O crescimento foi impulsionado principalmente pela combinação entre:
- expansão da escala produtiva;
- adoção tecnológica;
- ganhos de produtividade;
- evolução dos sistemas de rastreabilidade.
Esse avanço consolidou o estado como um importante fornecedor tanto para o mercado interno quanto para o comércio internacional, especialmente nas exportações de commodities agrícolas.
Segundo Fernando Liani, a forte demanda externa, principalmente da China, ajudou a sustentar o crescimento do agro goiano nos últimos anos.
Desvalorização das terras rurais acende alerta no setor
Apesar do desempenho produtivo, o setor enfrenta uma deterioração financeira crescente.
De acordo com a análise de Fernando Liani, propriedades rurais em Goiás vêm sendo negociadas por valores significativamente abaixo dos registrados em ciclos anteriores. Em alguns casos, os preços atuais se aproximam da metade dos valores históricos observados no mercado de terras agrícolas.

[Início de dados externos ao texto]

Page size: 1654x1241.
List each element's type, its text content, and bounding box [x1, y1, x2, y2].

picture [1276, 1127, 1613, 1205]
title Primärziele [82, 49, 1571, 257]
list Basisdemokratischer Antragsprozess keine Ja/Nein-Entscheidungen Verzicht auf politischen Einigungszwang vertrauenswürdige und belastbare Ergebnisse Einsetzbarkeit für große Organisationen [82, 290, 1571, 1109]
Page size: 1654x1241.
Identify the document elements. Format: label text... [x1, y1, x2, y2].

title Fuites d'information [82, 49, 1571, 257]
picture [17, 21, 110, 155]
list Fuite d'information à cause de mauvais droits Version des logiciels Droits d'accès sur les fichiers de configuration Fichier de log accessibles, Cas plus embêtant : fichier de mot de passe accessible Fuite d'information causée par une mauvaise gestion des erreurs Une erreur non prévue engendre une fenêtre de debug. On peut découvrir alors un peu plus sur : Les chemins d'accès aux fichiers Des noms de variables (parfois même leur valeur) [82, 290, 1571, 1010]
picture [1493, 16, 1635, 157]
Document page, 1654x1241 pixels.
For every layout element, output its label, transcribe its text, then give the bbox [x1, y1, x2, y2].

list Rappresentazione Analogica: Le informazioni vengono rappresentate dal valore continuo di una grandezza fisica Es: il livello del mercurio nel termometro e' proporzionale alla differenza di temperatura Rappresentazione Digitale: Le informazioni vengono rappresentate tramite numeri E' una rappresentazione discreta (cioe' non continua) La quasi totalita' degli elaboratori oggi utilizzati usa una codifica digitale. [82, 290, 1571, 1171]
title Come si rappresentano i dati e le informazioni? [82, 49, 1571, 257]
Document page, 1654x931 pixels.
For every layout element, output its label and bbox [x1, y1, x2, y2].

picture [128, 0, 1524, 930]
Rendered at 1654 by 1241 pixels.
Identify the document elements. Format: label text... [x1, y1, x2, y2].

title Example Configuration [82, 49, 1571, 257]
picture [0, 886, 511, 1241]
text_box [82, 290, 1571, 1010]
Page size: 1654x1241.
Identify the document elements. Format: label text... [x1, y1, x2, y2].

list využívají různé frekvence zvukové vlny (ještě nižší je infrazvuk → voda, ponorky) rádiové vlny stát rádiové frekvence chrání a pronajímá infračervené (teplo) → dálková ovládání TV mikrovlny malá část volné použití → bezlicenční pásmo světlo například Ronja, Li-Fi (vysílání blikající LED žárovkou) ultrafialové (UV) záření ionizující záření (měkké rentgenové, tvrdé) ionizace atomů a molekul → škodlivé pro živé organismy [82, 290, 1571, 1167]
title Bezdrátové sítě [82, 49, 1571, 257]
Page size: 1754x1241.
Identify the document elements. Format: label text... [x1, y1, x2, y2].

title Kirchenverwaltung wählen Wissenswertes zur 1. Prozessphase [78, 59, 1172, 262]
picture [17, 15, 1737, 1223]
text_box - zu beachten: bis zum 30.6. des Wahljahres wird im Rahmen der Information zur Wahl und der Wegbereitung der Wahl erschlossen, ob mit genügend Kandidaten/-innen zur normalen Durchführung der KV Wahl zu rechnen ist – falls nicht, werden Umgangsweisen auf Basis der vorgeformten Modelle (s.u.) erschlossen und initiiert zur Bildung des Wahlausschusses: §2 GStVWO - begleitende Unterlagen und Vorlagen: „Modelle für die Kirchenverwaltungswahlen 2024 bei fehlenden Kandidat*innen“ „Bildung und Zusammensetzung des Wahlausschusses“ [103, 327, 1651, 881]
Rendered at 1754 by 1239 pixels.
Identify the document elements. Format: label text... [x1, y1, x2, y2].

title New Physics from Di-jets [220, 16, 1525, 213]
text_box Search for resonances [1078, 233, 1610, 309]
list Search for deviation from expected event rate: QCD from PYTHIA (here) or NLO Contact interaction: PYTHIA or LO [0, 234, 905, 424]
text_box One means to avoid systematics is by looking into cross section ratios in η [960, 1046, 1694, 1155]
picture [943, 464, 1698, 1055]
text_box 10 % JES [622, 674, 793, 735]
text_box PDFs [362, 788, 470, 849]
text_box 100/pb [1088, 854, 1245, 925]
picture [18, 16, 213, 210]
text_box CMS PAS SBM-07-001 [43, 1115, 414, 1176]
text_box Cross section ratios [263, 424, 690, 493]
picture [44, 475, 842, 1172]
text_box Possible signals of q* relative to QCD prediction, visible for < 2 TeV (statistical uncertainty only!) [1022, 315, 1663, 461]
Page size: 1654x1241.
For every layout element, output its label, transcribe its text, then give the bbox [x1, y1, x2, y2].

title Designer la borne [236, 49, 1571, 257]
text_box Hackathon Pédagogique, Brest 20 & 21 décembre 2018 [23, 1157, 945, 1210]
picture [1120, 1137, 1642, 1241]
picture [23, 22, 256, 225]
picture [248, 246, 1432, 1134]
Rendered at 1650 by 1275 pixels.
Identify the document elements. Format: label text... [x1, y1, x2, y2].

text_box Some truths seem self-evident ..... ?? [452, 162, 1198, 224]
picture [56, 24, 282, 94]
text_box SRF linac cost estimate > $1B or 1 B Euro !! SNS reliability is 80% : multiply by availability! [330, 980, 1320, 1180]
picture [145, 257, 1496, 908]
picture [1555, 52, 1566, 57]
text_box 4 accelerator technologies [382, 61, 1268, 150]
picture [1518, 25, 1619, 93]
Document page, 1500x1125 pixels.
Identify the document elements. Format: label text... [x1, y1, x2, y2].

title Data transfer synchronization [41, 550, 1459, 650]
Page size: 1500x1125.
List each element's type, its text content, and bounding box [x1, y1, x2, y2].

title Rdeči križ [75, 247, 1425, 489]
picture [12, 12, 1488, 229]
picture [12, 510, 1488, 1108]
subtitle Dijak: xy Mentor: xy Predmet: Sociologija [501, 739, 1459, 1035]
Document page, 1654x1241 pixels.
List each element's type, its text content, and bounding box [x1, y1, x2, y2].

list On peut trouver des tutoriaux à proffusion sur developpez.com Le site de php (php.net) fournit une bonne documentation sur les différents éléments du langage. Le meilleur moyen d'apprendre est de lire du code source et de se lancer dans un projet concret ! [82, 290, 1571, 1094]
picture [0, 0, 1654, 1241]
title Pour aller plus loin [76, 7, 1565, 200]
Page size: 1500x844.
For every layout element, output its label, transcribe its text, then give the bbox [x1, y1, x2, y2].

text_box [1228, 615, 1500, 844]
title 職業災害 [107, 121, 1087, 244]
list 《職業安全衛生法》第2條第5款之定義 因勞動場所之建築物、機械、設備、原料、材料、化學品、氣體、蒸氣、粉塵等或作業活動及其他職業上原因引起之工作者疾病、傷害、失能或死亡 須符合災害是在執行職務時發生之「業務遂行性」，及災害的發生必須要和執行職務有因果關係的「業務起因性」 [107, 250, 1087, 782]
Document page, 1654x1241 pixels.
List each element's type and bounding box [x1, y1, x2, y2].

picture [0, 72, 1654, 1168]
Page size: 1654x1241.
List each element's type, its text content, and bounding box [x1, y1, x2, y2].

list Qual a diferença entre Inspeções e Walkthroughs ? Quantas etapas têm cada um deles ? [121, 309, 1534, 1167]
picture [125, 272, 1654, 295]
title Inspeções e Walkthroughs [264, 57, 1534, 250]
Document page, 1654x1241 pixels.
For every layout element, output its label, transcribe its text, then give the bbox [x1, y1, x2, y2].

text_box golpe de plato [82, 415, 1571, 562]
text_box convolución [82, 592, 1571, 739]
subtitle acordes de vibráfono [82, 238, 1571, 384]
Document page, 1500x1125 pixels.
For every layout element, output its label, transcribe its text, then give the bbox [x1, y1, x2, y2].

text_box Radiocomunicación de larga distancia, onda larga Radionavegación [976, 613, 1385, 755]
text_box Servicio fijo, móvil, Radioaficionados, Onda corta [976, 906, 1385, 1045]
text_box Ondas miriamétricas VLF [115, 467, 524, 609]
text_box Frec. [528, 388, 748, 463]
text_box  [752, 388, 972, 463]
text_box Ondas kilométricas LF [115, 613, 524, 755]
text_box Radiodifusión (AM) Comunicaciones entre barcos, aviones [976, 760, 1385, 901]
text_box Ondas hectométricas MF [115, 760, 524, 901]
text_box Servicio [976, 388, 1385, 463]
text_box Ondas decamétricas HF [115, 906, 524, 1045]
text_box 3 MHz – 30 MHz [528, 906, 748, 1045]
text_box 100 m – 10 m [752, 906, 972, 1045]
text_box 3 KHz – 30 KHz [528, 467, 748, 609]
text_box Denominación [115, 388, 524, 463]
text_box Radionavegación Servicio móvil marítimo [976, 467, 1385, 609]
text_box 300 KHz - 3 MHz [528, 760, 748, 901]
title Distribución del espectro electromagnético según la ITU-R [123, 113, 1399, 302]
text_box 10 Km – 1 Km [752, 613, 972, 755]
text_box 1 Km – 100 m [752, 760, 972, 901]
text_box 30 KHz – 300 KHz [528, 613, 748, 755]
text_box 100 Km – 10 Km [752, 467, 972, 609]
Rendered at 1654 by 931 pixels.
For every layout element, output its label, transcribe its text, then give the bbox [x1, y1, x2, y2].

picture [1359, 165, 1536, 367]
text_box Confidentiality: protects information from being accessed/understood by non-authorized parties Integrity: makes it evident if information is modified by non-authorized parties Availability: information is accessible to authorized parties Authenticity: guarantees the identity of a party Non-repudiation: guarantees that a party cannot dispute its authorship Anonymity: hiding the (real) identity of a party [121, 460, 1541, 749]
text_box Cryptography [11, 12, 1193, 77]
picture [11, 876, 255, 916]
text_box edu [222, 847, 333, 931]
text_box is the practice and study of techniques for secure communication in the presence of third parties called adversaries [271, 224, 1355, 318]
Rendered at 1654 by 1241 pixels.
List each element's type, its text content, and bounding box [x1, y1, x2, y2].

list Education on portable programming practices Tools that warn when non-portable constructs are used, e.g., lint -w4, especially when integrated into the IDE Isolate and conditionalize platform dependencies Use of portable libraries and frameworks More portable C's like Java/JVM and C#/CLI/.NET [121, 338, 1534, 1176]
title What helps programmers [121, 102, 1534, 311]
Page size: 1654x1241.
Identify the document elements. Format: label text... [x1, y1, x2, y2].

O movimento está relacionado a fatores como:
- aumento do endividamento rural;
- juros elevados;
- restrição ao crédito;
- crescimento das recuperações judiciais no campo;
- pressão sobre margens operacionais.
A queda no valor das terras, tradicionalmente consideradas um dos principais ativos do produtor rural, reforça a preocupação com a sustentabilidade econômica da atividade agropecuária.
Dependência de commodities amplia vulnerabilidade do agro
Fernando Liani destaca que a elevada dependência de grandes compradores internacionais e de produtos com menor valor agregado aumenta a exposição do setor aos riscos globais.
Segundo ele, questões comerciais, sanitárias e regulatórias podem impactar diretamente a estabilidade financeira do agro brasileiro.
Nesse contexto, mercados mais exigentes, como a União Europeia, surgem como oportunidade de diversificação e agregação de valor, embora imponham exigências rigorosas relacionadas a:
- sustentabilidade;
- rastreabilidade;
- origem da produção;
- conformidade ambiental.
Tecnologia e rastreabilidade ganham papel estratégico
O especialista avalia que Goiás avançou significativamente em soluções de controle e monitoramento da produção agropecuária.
Entre os destaques estão:
- integração lavoura-pecuária;
- sistemas digitais de monitoramento;
- protocolos sanitários;
- rastreabilidade bovina;
- adequação a programas como o SISBOV e o protocolo “Boi China”.
Segundo Fernando Liani, ferramentas como:
- blockchain;
- inteligência artificial;
- plataformas avançadas de rastreabilidade;
- podem se tornar fundamentais para ampliar competitividade, reduzir custos e facilitar acesso a mercados premium.
Essas tecnologias também podem contribuir para uma distribuição mais equilibrada de valor ao longo da cadeia produtiva.
Equidade de valor será decisiva para futuro do agro
Na avaliação do sócio da KPMG, um dos principais desafios do agro brasileiro está na fragmentação da cadeia produtiva, que dificulta uma divisão mais equilibrada dos ganhos entre produtores, indústria e exportadores.
Para Fernando Liani, o futuro do agronegócio goiano dependerá menos da capacidade de produzir em larga escala e mais da habilidade de adaptação às novas exigências do mercado global.
“A estabilidade dependerá de uma diversificação comercial mais inteligente, enquanto a sustentabilidade econômica passa, inevitavelmente, pela equidade de valor”, afirma Fernando Liani.
O especialista conclui que o atual cenário representa um ponto de inflexão para o agro brasileiro, exigindo maior coordenação entre os elos da cadeia, inovação tecnológica e capacidade de resposta rápida diante das mudanças regulatórias e econômicas globais.